当社のようなワイヤーハーネス加工会社が日常的に扱うのは、主に「機器用電線」や一部の「通信・電力ケーブル」ですが、世の中にある電線・ケーブル全体を見渡すと、その種類は膨大です。
電線業界(JECTEC等の分類)においては、用途や構造から大きく**6つのカテゴリ(+特殊用途)**に分類されています。ここでは、私たちの生活や産業を支える電線の全貌をご紹介します。
絶縁体(ビニルなどの被覆)を持たず、導体(金属)がそのまま剥き出しになっている電線です。
電気エネルギーを磁気エネルギーに(またはその逆に)変換するために、コイル状に巻いて使用される電線です。
銅線の表面に「エナメル樹脂」などの極めて薄い絶縁塗料を焼き付けて作られます(エナメル線とも呼ばれます)。非常に薄い絶縁膜のため、限られたスペースに何重にも巻き付けることができます。
発電所から変電所、そしてビルや工場へと「大きな電力」を安全に送るための太く頑丈なケーブルです。高電圧に耐えるため、何層もの絶縁と保護層(シース)を持っています。
| CVケーブル系列 | 現在の主流。絶縁体に架橋ポリエチレンを使用しており、耐熱性や耐水性に優れます(高圧用・低圧用があります)。 |
|---|---|
| OFケーブル | 超高圧の地中送電などに使われます。絶縁紙を巻き、その中に絶縁油を満たして高い絶縁性能を維持する特殊な構造です。 |
| 海底電力ケーブル | 島や海峡を越えて電力を送るためのケーブル。高い水圧に耐え、船の錨(いかり)などから守るために鉄線で強固に外装されています。 |
電力ではなく「音声やデータなどの信号」を送るためのケーブルです。ノイズを防ぐ技術が重要になります。

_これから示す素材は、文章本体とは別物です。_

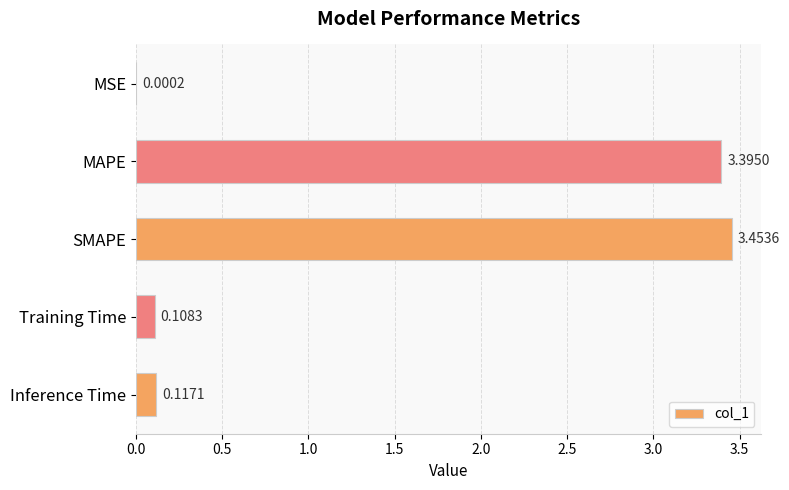

Which category has the highest value across all series?

SMAPE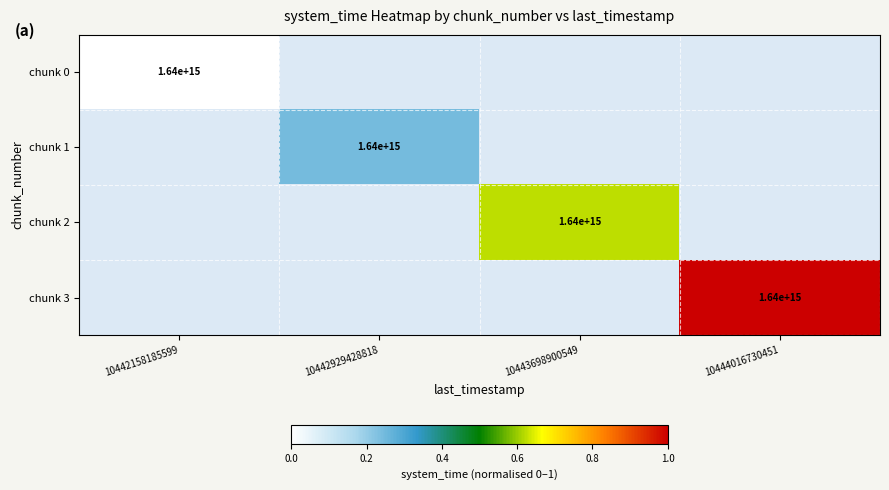

Is it true that chunk 3 equals 2368578618808968 at 10444016730451?

False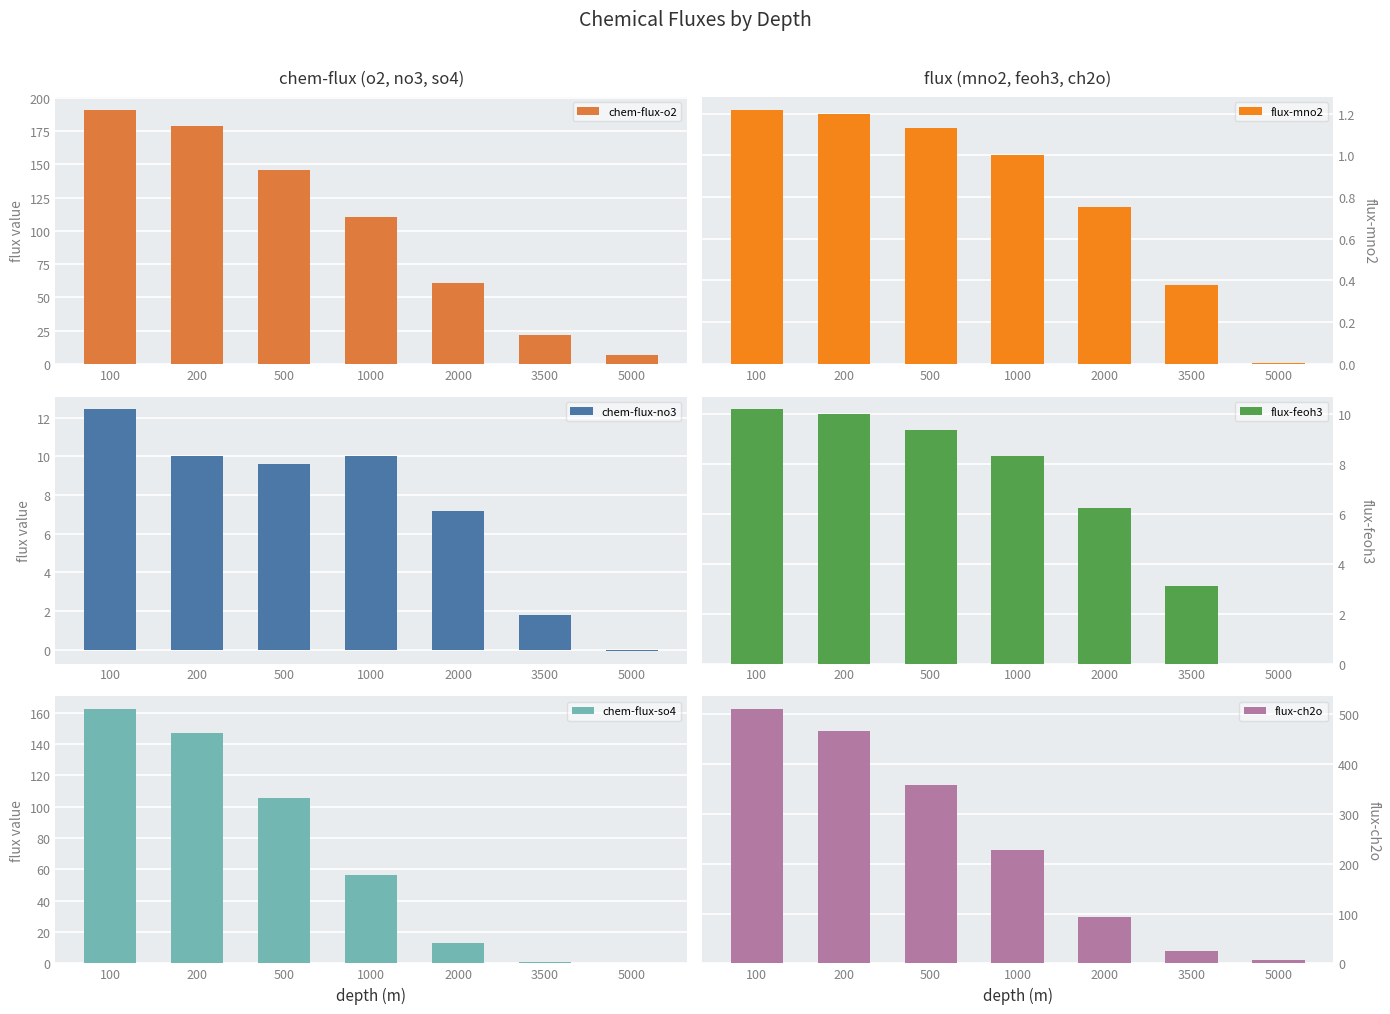

How many series are shown in this chart?

6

電気ではなく「光の点滅」によって情報を伝達する、現代のインターネット社会の根幹をなすケーブルです。
石英ガラスやプラスチックで作られた髪の毛ほどの細い繊維(コア)の中を、光が全反射しながら進みます。
自動車、家電製品、産業用ロボット、工作機械などの「内部配線」や「電源コード」として使われる電線です。私たちワイヤーハーネスメーカーが最も得意とする領域です。
| 機器内配線用電線 | 制御盤や機械内部で使われるKIV線やUL電線、電子機器内の微細な配線(ワイヤーラップ線など)。 |
|---|---|
| 自動車用電線 | AVS、AVSSなど、車の振動やエンジンルームの高温・油に耐える特殊設計の電線。自動車用ワイヤーハーネスの構成材です。 |
| 可動部用(ロボット)ケーブル | FA機器のアーム部分など、数百万回の激しい屈曲や捻回に耐えられるように作られた特殊ケーブル。 |
| コード類(キャブタイヤ等) | 掃除機や電動工具など、移動させて使う機器の電源供給用(VCT、VCTFなど)。柔軟性と耐摩耗性が求められます。 |
これ以外にも、火災時に機能する「防災用ケーブル(耐火・耐熱)」や、環境に配慮した「エコケーブル」、エレベーターの昇降に合わせて動く「エレベータケーブル」など、電線は用途に合わせて無限の広がりを見せています。
このように、世界には数え切れないほどの電線・ケーブルが存在します。イー・エス製作所では、その中から産業機器や盤内配線に最適な「機器用電線」や「通信・制御ケーブル」を選び抜き、お客様の求める環境(耐熱、ノイズ対策、可動性など)に完全にマッチしたワイヤーハーネスをご提供いたします。